The task
Your task is to copy each line of the listing that contains the word "Adenocarcinoma".

Records for processing
################

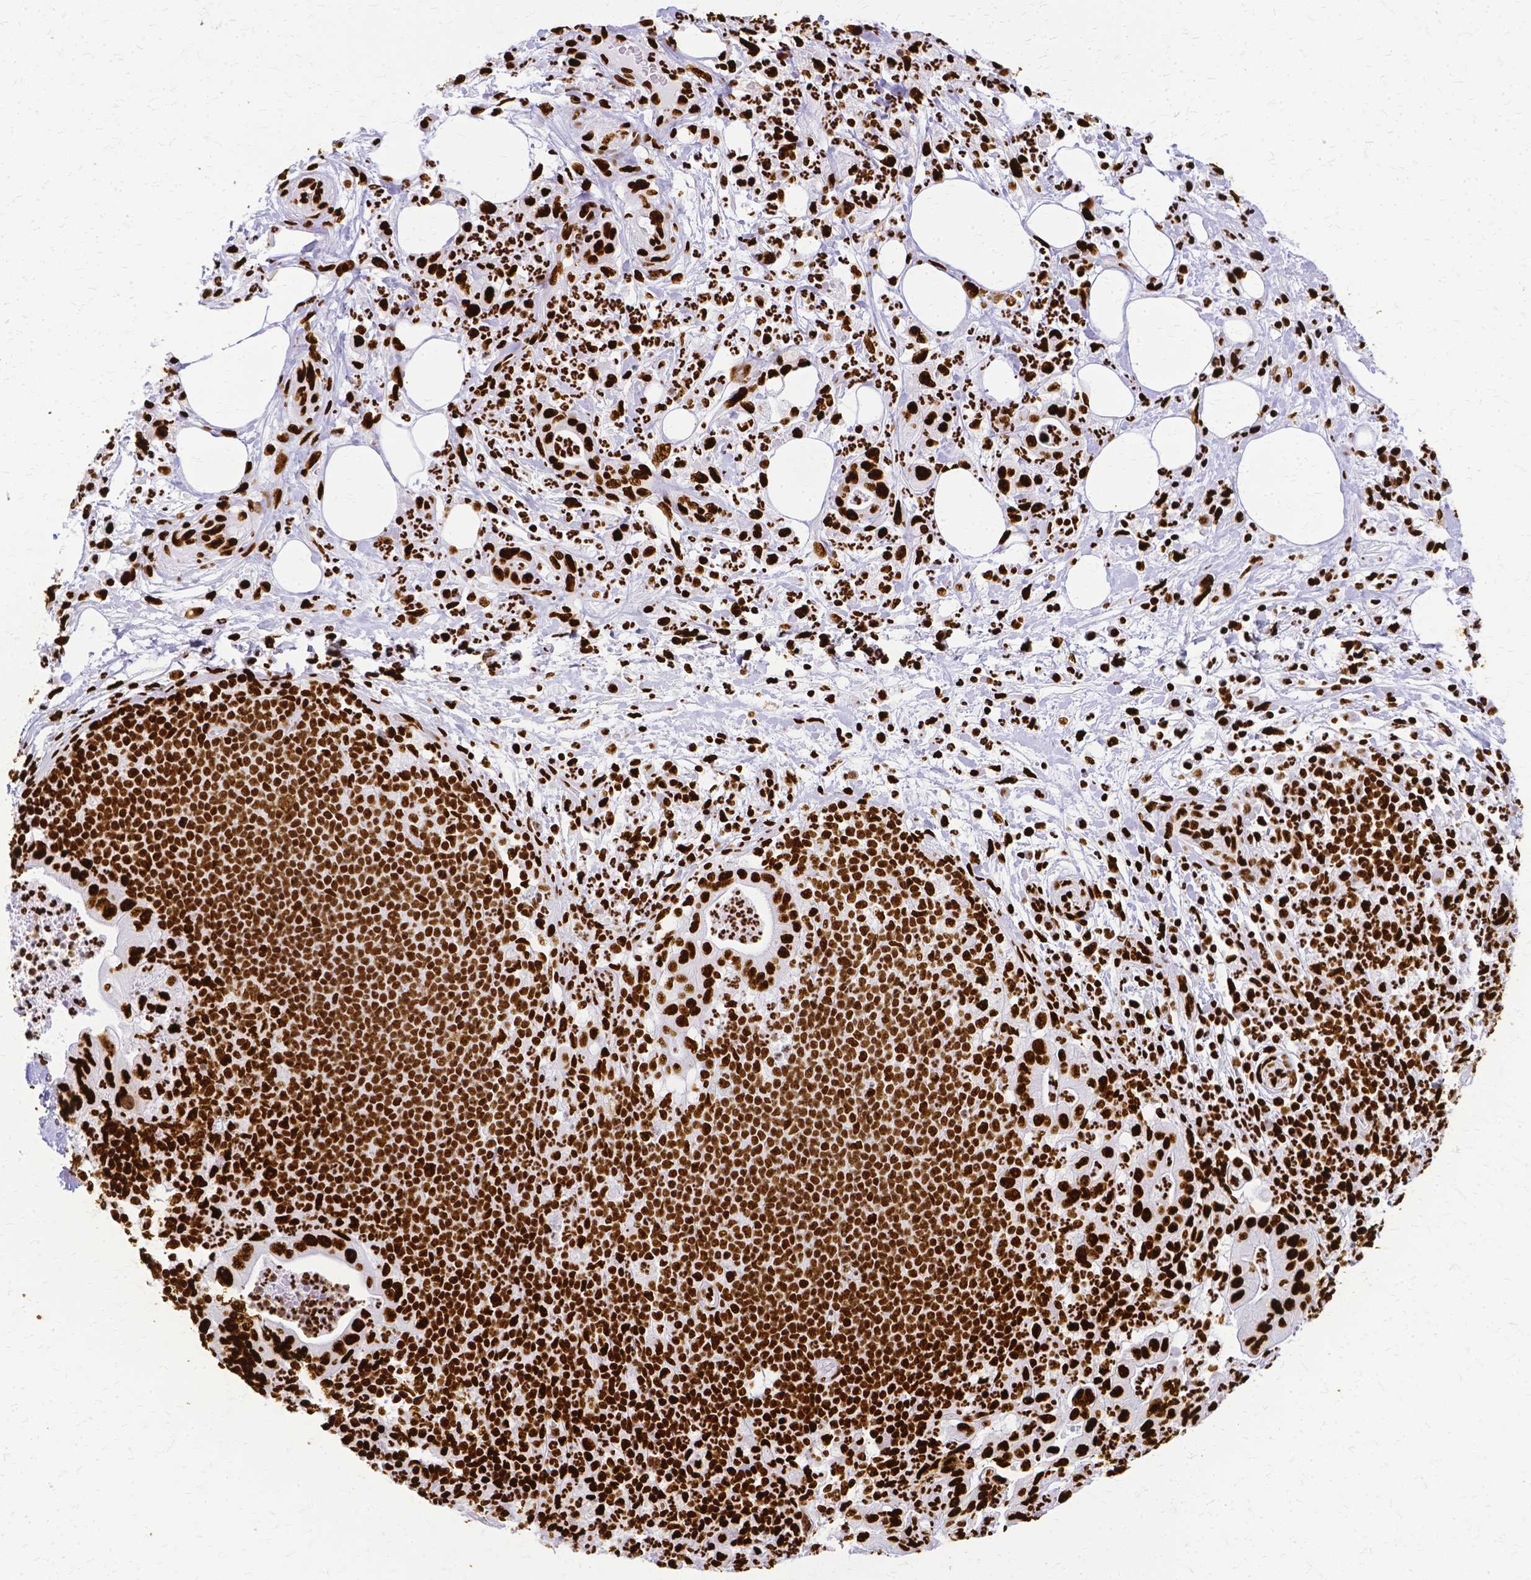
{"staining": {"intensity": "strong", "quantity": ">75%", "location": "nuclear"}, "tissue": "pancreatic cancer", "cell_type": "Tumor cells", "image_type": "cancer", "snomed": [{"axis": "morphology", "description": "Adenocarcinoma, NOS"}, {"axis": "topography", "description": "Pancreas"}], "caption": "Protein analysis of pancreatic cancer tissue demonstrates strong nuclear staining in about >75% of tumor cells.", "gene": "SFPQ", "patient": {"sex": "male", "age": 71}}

################

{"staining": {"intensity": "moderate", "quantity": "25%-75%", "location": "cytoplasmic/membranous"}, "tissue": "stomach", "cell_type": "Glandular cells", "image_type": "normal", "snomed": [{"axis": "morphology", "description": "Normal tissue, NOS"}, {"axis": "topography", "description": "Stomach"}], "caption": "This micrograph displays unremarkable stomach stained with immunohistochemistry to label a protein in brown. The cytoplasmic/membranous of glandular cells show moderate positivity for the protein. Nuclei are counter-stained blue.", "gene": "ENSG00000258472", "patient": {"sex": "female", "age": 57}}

################

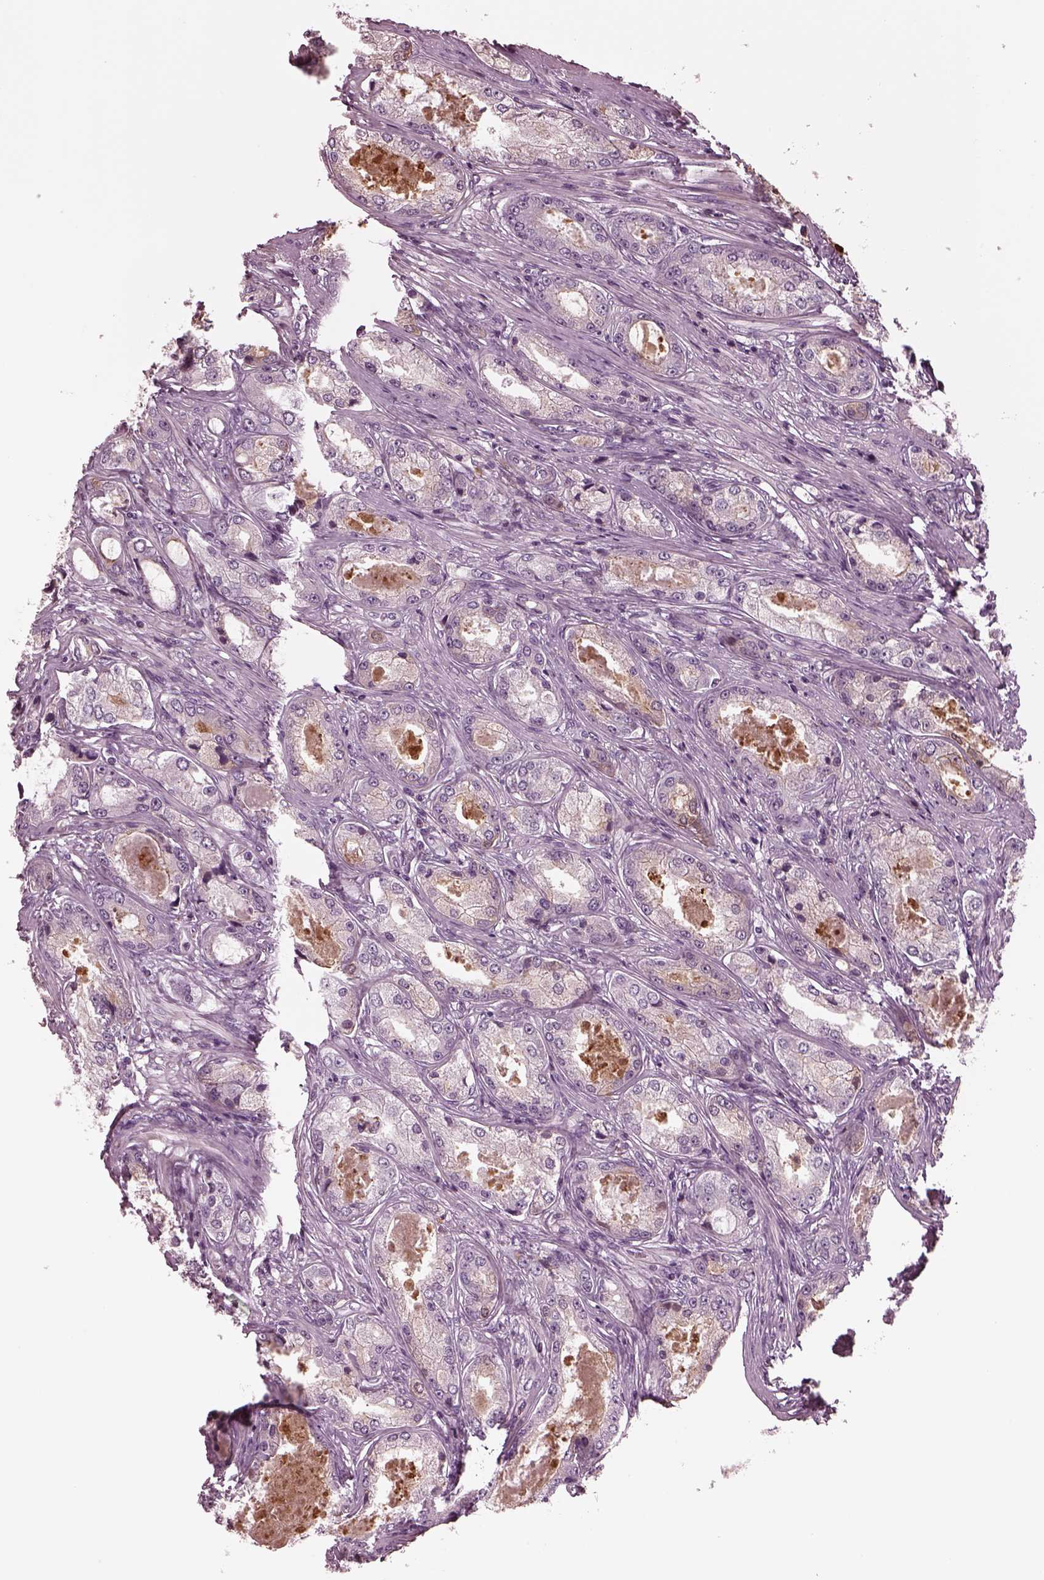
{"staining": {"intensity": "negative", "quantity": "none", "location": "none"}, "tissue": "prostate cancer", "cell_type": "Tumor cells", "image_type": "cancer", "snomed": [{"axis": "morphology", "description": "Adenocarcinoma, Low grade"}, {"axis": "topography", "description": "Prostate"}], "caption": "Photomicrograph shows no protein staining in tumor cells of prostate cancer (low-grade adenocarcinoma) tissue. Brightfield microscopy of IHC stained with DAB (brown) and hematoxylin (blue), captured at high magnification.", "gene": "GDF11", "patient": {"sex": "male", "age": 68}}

################

Answer to this exercise
{"staining": {"intensity": "strong", "quantity": ">75%", "location": "nuclear"}, "tissue": "pancreatic cancer", "cell_type": "Tumor cells", "image_type": "cancer", "snomed": [{"axis": "morphology", "description": "Adenocarcinoma, NOS"}, {"axis": "topography", "description": "Pancreas"}], "caption": "Protein analysis of pancreatic cancer tissue demonstrates strong nuclear staining in about >75% of tumor cells.", "gene": "SFPQ", "patient": {"sex": "male", "age": 71}}
{"staining": {"intensity": "negative", "quantity": "none", "location": "none"}, "tissue": "prostate cancer", "cell_type": "Tumor cells", "image_type": "cancer", "snomed": [{"axis": "morphology", "description": "Adenocarcinoma, Low grade"}, {"axis": "topography", "description": "Prostate"}], "caption": "Photomicrograph shows no protein staining in tumor cells of prostate cancer (low-grade adenocarcinoma) tissue. Brightfield microscopy of IHC stained with DAB (brown) and hematoxylin (blue), captured at high magnification.", "gene": "GDF11", "patient": {"sex": "male", "age": 68}}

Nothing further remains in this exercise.